(Beginning of The input)
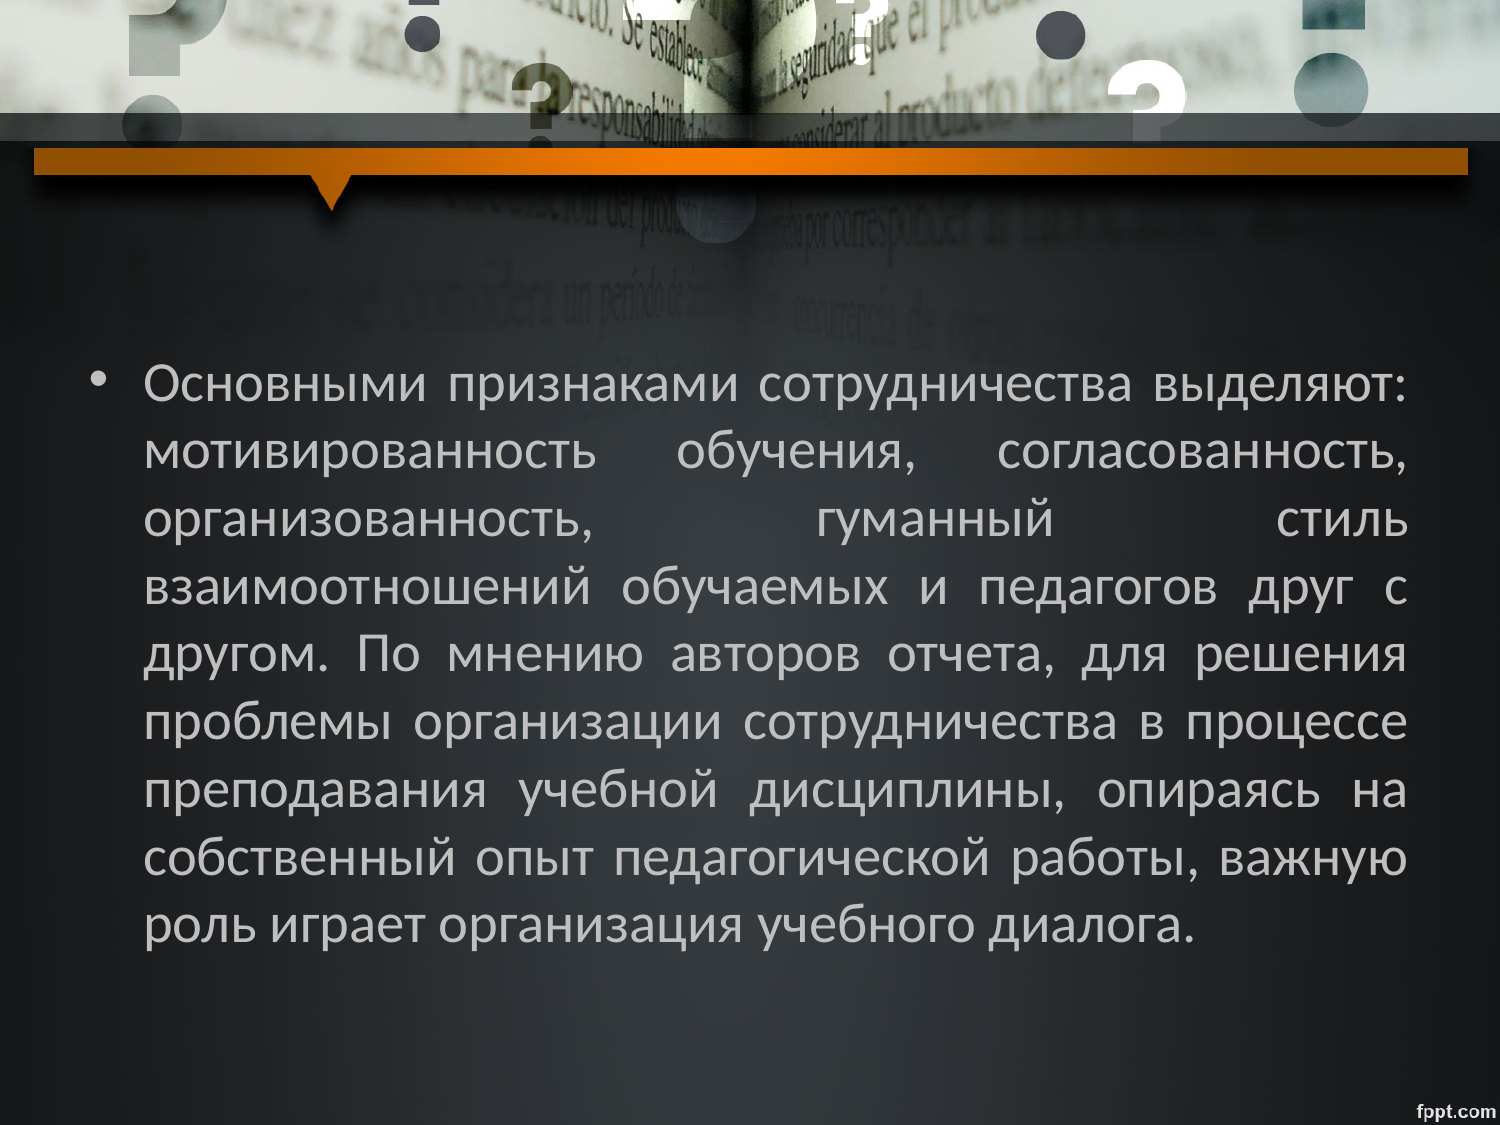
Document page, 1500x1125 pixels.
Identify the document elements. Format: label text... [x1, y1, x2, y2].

list Основными признаками сотрудничества выделяют: мотивированность обучения, согласованность, организованность, гуманный стиль взаимоотношений обучаемых и педагогов друг с другом. По мнению авторов отчета, для решения проблемы организации сотрудничества в процессе преподавания учебной дисциплины, опираясь на собственный опыт педагогической работы, важную роль играет организация учебного диалога. [73, 337, 1424, 1014]
picture [0, 0, 1500, 1125]
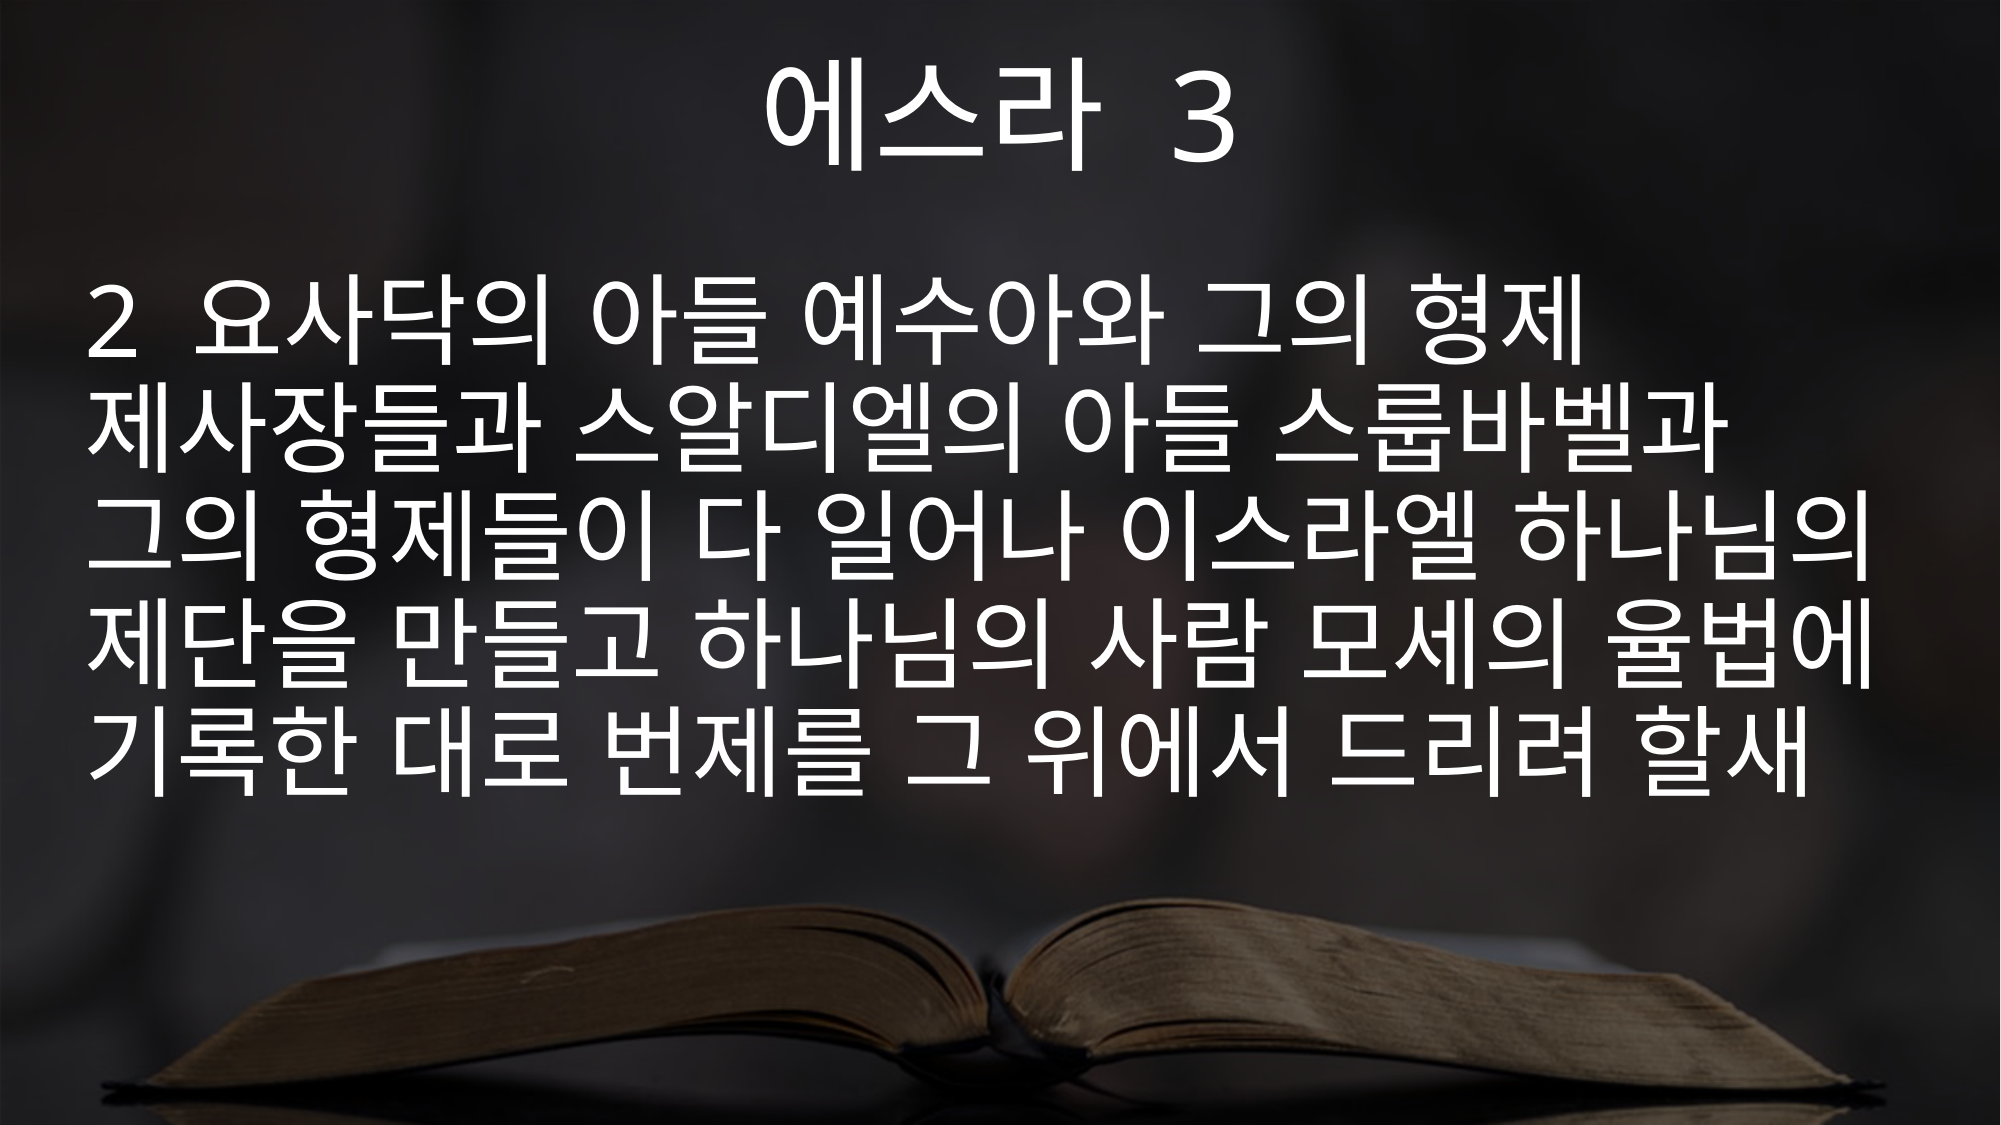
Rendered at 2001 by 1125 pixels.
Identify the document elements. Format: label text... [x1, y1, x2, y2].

picture [0, 0, 2001, 1125]
footer 에스라 3 [0, 32, 2000, 192]
list 2 요사닥의 아들 예수아와 그의 형제 제사장들과 스알디엘의 아들 스룹바벨과 그의 형제들이 다 일어나 이스라엘 하나님의 제단을 만들고 하나님의 사람 모세의 율법에 기록한 대로 번제를 그 위에서 드리려 할새 [69, 263, 1953, 423]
(End of The input)
## Exercise
When you retype the material above, copy each line exactly and drop whatever images appear in it.

## Solution
Document page, 1500x1125 pixels.
Identify the document elements. Format: label text... [x1, y1, x2, y2].

list Основными признаками сотрудничества выделяют: мотивированность обучения, согласованность, организованность, гуманный стиль взаимоотношений обучаемых и педагогов друг с другом. По мнению авторов отчета, для решения проблемы организации сотрудничества в процессе преподавания учебной дисциплины, опираясь на собственный опыт педагогической работы, важную роль играет организация учебного диалога. [73, 337, 1424, 1014]
picture [0, 0, 1500, 1125]
Rendered at 2001 by 1125 pixels.
Identify the document elements. Format: label text... [x1, y1, x2, y2].

picture [0, 0, 2001, 1125]
footer 에스라 3 [0, 32, 2000, 192]
list 2 요사닥의 아들 예수아와 그의 형제 제사장들과 스알디엘의 아들 스룹바벨과 그의 형제들이 다 일어나 이스라엘 하나님의 제단을 만들고 하나님의 사람 모세의 율법에 기록한 대로 번제를 그 위에서 드리려 할새 [69, 263, 1953, 423]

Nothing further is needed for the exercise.